▶ **Text block**:

* * * * * * * * *

NEW YORK, April 28, 2008—Loews Corporation (NYSE:LTR) today reported Carolina Group net income for the first quarter of 2008 of $171 million, compared to $189 million in the first quarter of 2007. The decline in net income reflects increased selling, advertising and administrative expenses as a result of costs associated with the proposed spin-off of Lorillard and lower investment income, partially offset by lower interest expense related to the Carolina Group notional debt.

Net income per share of Carolina Group stock (NYSE:CG) for the first quarter of 2008 was $0.98, compared to $1.08 in the first quarter of 2007. Carolina Group stock represented a 62.4% economic interest in the Carolina Group for the three months ended March 31, 2008 and 2007.

Net sales for the Carolina Group were $921 million in the first quarter of 2008, compared to $913 million in the first quarter of 2007. The increased net sales primarily reflect higher average unit prices.

 Gross profit was essentially unchanged as the increase in net sales was offset by higher costs related to the State Settlement Agreements.

Administrative expenses in the first quarter of 2008 include costs related to the proposed spin-off of Lorillard from Loews of $10 million ($6 million after tax) for a management bonus and $3 million ($2 million after tax) for financial and legal fees associated with the transaction. In addition, there were $6 million ($4 million after tax) in higher legal expenses, as compared to the first quarter of 2007.

Investment income declined $22 million ($14 million after tax) due to lower yields and a lower average invested asset balance. Income from limited partnerships, which is included in investment income, amounted to less than $1 million in the first quarter of 2008 compared to $11

 
Page 1 of  5

 
 
million ($7 million after tax) in the first quarter of 2007. Lorillard’s investments in limited partnerships were substantially reduced during the first quarter of 2008.

* * * * * * * * *

▶ **Given material**:

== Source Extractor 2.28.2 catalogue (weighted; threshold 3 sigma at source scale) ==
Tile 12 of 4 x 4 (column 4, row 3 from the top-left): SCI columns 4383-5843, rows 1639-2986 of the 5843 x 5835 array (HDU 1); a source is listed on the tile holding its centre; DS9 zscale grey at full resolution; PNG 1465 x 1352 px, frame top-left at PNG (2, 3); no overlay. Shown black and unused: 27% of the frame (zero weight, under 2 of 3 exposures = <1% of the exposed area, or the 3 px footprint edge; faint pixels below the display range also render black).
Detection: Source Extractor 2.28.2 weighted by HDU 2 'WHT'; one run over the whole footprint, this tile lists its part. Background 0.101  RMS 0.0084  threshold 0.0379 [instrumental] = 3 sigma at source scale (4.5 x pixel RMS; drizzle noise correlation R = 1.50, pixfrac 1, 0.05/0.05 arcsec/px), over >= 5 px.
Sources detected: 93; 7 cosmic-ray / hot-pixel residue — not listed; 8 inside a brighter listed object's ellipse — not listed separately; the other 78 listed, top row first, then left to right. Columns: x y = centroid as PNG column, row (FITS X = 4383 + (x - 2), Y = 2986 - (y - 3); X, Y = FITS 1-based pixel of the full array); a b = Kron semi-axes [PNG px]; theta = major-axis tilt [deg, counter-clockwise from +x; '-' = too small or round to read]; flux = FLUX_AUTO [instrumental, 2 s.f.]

* * * * * * * * *

▶ **What is asked**:
In two sentences, how would you sum up the Carolina Group earnings report?

▶ **Exercise result**:
Carolina Group net income for the first quarter of 2008 was $171 million, down from $189 million a year earlier, and net income per share of Carolina Group stock fell from $1.08 to $0.98. The decline reflects higher selling, advertising and administrative expenses tied to the proposed spin-off of Lorillard and lower investment income, partly offset by lower interest expense on the notional debt, while net sales rose to $921 million from $913 million on higher average unit prices.